Gameplay itself is divided into two parts. First, there’s the dungeon crawling. Second, giant boss fights on the level of Shadow of the Colossus. Now as a dungeon crawler, it works relatively the same as most although there are quite a few key changes. One, there are no random encounters. Monsters are represented as red, yellow, and blue skulls. Two, players do not earn experience. Instead characters level through a process of three different types of crystals.


Yellow crystals, Seed, traditionally level up heroes. Blue crystals, Force, are used to gain both offensive and passive skills. And red crystals, Materia, are used to acquire gear and healing items. Monsters mainly drop Materia and sometimes Force crystals. Force mainly appears inside treasure points along with Seed crystals. They are also gained through defeating bosses.
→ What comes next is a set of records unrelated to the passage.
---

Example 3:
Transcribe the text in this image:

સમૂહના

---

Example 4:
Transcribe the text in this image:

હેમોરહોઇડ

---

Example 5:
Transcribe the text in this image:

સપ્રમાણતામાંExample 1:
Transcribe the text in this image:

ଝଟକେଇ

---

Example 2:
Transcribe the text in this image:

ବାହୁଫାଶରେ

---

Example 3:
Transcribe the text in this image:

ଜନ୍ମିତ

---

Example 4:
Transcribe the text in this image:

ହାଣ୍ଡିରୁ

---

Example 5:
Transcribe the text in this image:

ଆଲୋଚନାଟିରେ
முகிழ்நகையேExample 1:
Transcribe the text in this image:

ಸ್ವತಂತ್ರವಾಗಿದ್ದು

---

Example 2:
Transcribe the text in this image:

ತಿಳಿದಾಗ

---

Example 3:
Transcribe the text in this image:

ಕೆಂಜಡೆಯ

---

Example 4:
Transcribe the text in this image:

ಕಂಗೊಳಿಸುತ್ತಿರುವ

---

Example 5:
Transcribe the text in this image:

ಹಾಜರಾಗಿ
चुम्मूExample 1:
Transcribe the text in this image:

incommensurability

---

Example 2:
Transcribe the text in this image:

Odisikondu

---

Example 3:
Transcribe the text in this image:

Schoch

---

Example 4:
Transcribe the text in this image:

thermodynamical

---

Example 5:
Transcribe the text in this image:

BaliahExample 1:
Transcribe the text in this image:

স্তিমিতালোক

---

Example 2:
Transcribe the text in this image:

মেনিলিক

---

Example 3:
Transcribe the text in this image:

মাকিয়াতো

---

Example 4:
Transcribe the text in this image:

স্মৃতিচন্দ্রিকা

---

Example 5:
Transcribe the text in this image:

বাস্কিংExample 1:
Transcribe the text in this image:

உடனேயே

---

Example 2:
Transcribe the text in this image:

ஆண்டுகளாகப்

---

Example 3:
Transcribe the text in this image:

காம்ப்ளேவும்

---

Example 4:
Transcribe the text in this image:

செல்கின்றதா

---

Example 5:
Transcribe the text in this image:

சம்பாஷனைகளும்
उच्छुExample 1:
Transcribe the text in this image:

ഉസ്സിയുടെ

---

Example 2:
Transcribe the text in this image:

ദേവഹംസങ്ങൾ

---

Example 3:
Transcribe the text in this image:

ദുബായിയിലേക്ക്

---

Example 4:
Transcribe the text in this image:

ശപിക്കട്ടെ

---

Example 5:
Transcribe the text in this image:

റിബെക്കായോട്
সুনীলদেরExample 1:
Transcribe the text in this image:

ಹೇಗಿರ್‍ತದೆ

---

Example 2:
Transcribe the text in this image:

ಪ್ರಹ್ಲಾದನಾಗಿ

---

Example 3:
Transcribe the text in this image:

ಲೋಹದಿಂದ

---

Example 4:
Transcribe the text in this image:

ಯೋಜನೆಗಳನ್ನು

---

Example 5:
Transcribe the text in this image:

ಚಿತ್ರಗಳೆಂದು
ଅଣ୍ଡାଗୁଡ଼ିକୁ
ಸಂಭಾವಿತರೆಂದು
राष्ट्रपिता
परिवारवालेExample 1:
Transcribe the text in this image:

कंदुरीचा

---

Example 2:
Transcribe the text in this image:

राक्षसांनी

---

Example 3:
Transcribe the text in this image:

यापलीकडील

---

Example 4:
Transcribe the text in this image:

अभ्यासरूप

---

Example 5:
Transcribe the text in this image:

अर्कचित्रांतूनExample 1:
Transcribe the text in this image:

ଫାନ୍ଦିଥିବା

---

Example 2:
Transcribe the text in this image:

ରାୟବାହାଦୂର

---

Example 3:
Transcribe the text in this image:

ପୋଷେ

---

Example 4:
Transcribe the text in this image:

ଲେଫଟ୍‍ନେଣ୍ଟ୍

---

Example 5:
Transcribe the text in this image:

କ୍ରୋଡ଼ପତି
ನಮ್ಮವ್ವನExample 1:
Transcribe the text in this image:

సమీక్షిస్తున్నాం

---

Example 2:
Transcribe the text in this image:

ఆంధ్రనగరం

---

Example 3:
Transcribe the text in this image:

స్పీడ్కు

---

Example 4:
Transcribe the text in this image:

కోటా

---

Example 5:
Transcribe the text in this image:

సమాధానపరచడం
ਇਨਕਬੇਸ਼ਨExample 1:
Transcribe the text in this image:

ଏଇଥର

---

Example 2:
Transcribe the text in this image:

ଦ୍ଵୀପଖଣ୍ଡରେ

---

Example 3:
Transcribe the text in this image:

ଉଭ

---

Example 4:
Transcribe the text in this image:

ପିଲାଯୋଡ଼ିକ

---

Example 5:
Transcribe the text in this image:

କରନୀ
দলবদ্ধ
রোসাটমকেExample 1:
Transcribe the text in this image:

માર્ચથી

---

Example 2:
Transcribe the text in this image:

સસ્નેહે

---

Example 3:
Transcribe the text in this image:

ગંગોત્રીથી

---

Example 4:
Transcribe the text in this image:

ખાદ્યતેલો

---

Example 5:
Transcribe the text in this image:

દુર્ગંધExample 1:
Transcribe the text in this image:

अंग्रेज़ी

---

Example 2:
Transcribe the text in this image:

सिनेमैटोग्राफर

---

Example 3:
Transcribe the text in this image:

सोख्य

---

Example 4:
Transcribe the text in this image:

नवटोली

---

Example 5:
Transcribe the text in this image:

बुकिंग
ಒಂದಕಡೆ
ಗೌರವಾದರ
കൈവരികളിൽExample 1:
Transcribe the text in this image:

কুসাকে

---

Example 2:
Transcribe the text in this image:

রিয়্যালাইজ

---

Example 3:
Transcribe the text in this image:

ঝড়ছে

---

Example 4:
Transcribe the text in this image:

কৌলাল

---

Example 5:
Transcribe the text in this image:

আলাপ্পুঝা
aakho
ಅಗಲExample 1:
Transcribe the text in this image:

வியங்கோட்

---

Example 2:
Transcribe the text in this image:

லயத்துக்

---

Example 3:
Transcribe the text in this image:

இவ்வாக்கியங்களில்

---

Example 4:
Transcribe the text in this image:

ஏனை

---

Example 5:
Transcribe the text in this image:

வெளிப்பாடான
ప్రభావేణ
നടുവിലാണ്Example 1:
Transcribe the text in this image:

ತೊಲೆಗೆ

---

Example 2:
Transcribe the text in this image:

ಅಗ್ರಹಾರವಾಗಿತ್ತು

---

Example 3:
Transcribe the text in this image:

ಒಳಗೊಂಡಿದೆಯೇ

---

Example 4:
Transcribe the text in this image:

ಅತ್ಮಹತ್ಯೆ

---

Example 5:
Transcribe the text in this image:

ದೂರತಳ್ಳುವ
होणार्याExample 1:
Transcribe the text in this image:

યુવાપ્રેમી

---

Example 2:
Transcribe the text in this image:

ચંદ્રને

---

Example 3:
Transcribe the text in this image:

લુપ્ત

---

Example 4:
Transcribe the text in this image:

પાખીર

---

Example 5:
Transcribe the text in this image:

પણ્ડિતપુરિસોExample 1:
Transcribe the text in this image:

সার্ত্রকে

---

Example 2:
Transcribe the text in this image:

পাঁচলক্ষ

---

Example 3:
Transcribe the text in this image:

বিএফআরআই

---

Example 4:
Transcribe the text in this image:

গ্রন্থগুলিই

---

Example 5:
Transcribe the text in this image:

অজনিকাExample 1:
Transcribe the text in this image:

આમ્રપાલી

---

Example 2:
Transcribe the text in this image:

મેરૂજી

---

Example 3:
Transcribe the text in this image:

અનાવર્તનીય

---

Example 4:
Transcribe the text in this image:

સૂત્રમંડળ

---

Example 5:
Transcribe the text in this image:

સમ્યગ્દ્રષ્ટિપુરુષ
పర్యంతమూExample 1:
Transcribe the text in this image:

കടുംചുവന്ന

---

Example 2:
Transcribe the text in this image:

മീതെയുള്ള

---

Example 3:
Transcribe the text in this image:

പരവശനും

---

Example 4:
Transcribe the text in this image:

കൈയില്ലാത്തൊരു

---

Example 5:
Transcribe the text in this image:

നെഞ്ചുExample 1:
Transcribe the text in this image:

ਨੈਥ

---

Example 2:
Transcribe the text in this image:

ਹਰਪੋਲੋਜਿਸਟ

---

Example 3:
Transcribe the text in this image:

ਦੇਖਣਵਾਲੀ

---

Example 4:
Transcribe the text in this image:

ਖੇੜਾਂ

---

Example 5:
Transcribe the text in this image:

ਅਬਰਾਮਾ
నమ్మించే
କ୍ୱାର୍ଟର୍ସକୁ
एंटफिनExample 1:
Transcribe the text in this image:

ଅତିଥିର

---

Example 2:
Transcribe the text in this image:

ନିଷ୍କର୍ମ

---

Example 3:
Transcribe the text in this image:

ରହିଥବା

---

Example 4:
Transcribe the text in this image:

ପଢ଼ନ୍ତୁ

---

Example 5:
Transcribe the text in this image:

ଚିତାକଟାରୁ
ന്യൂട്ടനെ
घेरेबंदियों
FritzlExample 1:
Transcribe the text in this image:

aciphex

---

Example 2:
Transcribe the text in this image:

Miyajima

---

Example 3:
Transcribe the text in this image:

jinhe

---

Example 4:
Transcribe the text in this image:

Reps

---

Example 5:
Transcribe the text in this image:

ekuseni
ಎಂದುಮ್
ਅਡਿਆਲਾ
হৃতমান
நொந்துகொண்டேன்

Let’s rewind back to battles for a second. Moves, like attacking, cost AP. This can be regained by waiting a turn in battle, or through defeating enemies. The longer fights carry on, the more tired the team becomes, leading them into a state of Parasitism. Instead of using AP, HP is now the cost of using actions. Using SBM points, which can also be used for special attacks, can cure this otherwise it’ll dissipate after that battle.


Okay. Admittedly this seems like a lot to take in for a dungeon crawler. It may seem daunting, but each system is explained well and paced throughout the beginning of the game that it becomes second nature quickly. Ray Gigant itself isn’t actually a hard game either, but that’s not to say it’s a breeze. Spending points and flailing at enemies willy-nilly will result in Game Over screens quickly. It’s turn-based, yes, but there’s definitely a tactical edge to it especially when it comes to the large-scale boss fights.


Visually this writer has mixed feelings about Ray Gigant’s art design. The characters and monsters all look great, but there’s an odd juxtaposition between the monsters and heroes during battle. The party is rendered in stunning, beautifully hand-drawn models as opposed to the enemies, which are basically animated portraits. This actually would have been fine if not for the boss fights sharing this same aesthetic. It makes everything look cheap by comparison. The only other game to have done this, to this writer’s knowledge, was Time and Eternity for the PS3. It wasn’t a good game by any means, but the art went all in at the very least. Again, it’s not bad so much as it is distracting.


Ray Gigant is a great dungeon crawler that introduces enough new ideas to the genre to make it feel fresh. The gameplay and story hooks are more than enough to satisfy players’ additive tendencies. It takes a bit getting used to and the art may have others feeling like this writer, but those are small bumps in an otherwise smooth journey. Don’t overlook this RPG.